**Problem requirements:**
Go through the data below and transcribe it exactly. Omit the images.

**Collected material:**
******

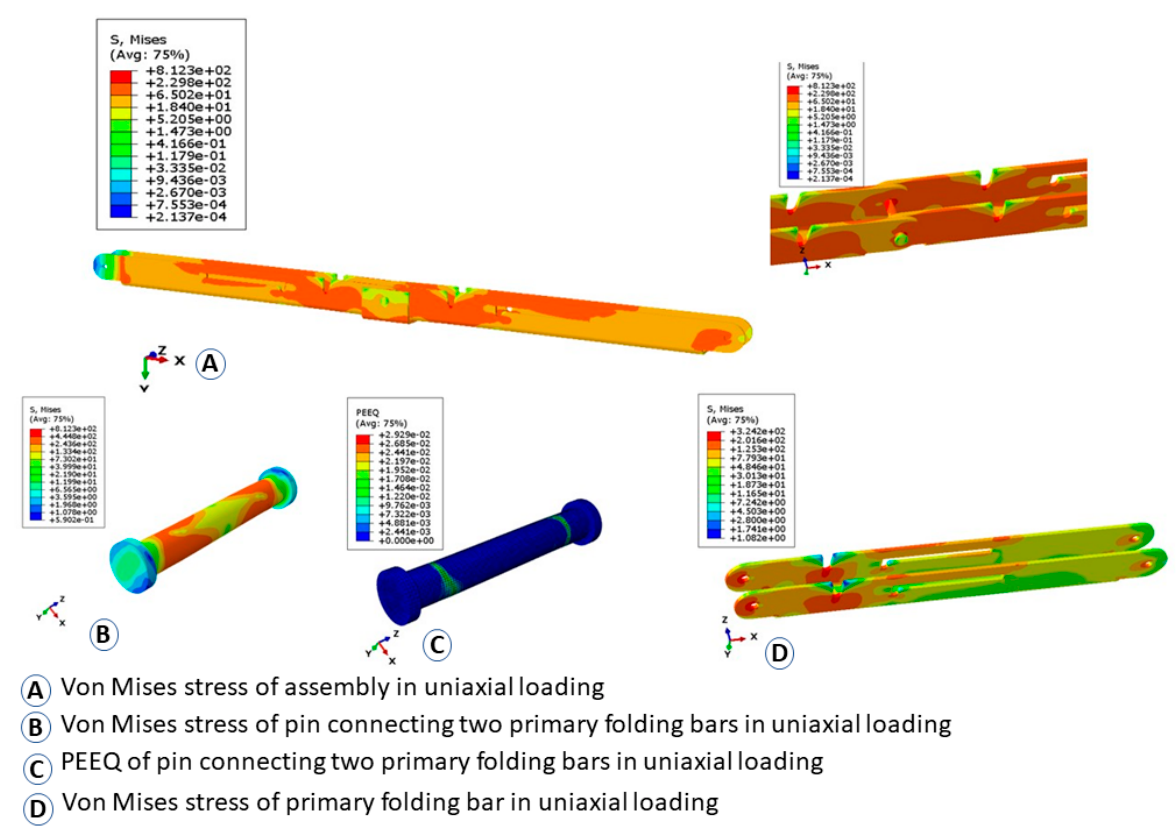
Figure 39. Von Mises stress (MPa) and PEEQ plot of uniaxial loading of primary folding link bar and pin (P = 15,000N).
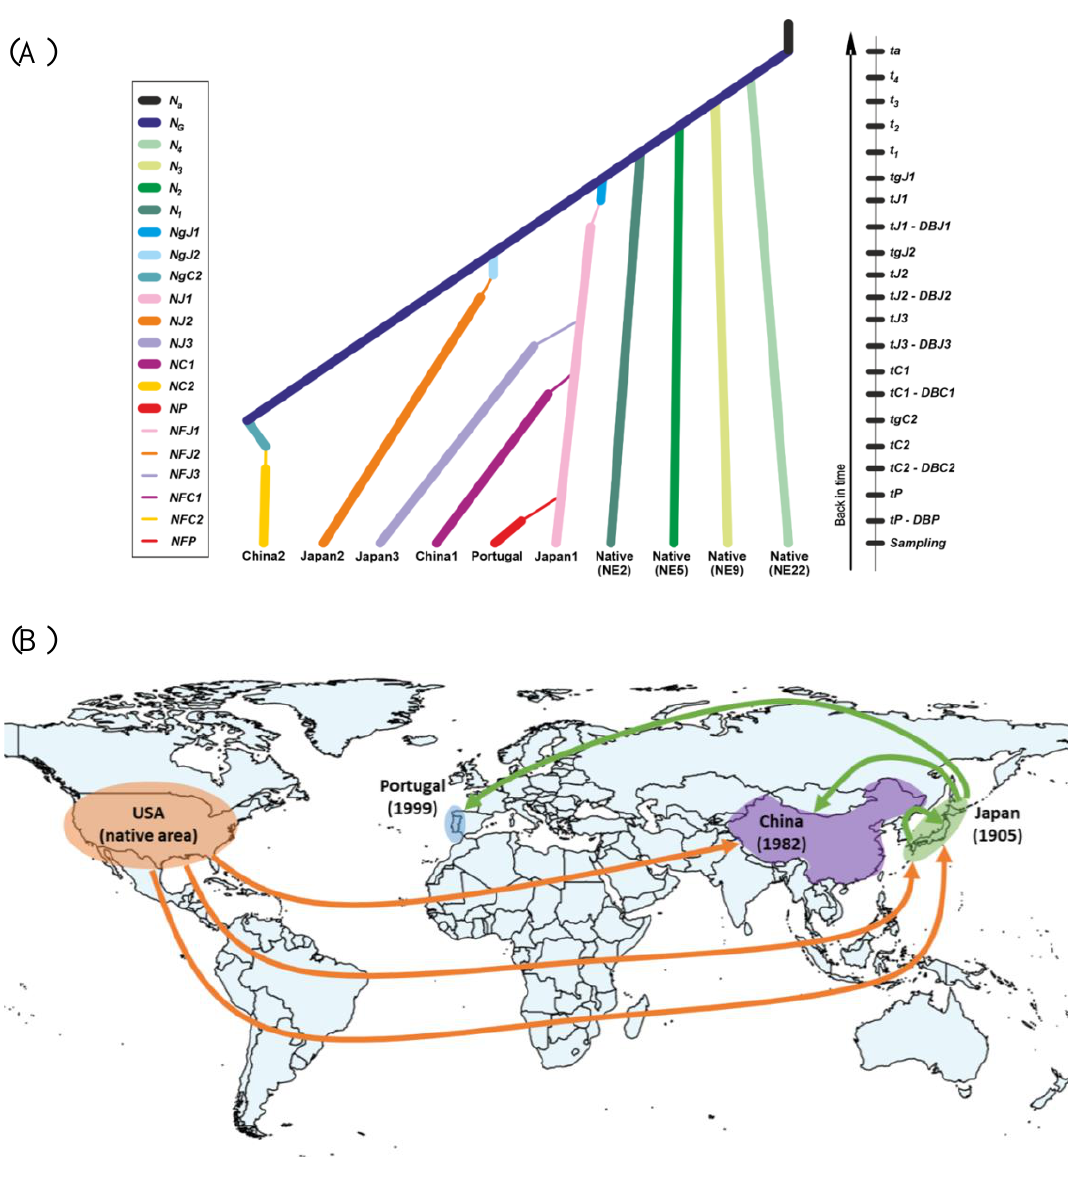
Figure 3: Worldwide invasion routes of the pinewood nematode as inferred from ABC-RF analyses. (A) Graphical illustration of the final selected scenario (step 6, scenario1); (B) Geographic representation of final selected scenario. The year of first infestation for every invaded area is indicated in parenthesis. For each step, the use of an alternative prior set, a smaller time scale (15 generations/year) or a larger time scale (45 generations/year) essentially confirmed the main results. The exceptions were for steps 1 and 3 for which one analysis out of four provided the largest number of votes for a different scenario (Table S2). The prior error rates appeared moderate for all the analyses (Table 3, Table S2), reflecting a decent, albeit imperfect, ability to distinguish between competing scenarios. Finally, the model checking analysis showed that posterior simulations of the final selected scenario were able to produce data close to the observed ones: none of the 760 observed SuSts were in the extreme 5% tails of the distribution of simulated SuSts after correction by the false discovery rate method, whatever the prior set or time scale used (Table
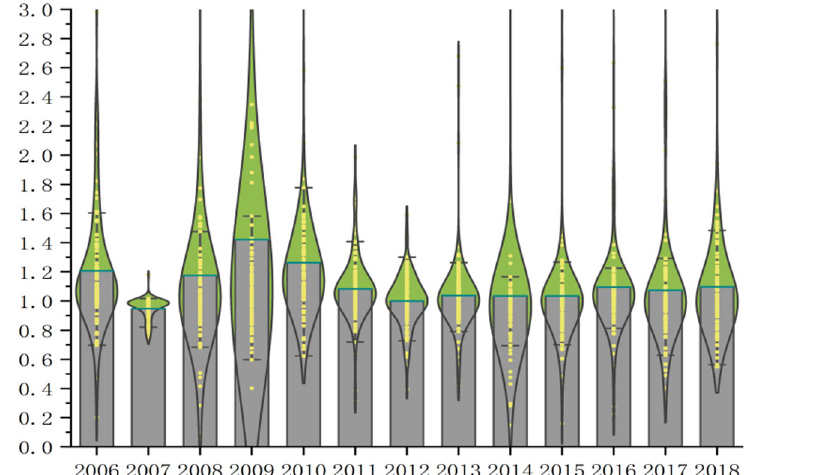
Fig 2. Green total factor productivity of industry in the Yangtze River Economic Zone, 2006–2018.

******

**Answer to the exercise:**
Figure 39. Von Mises stress (MPa) and PEEQ plot of uniaxial loading of primary folding link bar and pin (P = 15,000N).
Figure 3: Worldwide invasion routes of the pinewood nematode as inferred from ABC-RF analyses. (A) Graphical illustration of the final selected scenario (step 6, scenario1); (B) Geographic representation of final selected scenario. The year of first infestation for every invaded area is indicated in parenthesis. For each step, the use of an alternative prior set, a smaller time scale (15 generations/year) or a larger time scale (45 generations/year) essentially confirmed the main results. The exceptions were for steps 1 and 3 for which one analysis out of four provided the largest number of votes for a different scenario (Table S2). The prior error rates appeared moderate for all the analyses (Table 3, Table S2), reflecting a decent, albeit imperfect, ability to distinguish between competing scenarios. Finally, the model checking analysis showed that posterior simulations of the final selected scenario were able to produce data close to the observed ones: none of the 760 observed SuSts were in the extreme 5% tails of the distribution of simulated SuSts after correction by the false discovery rate method, whatever the prior set or time scale used (Table
Fig 2. Green total factor productivity of industry in the Yangtze River Economic Zone, 2006–2018.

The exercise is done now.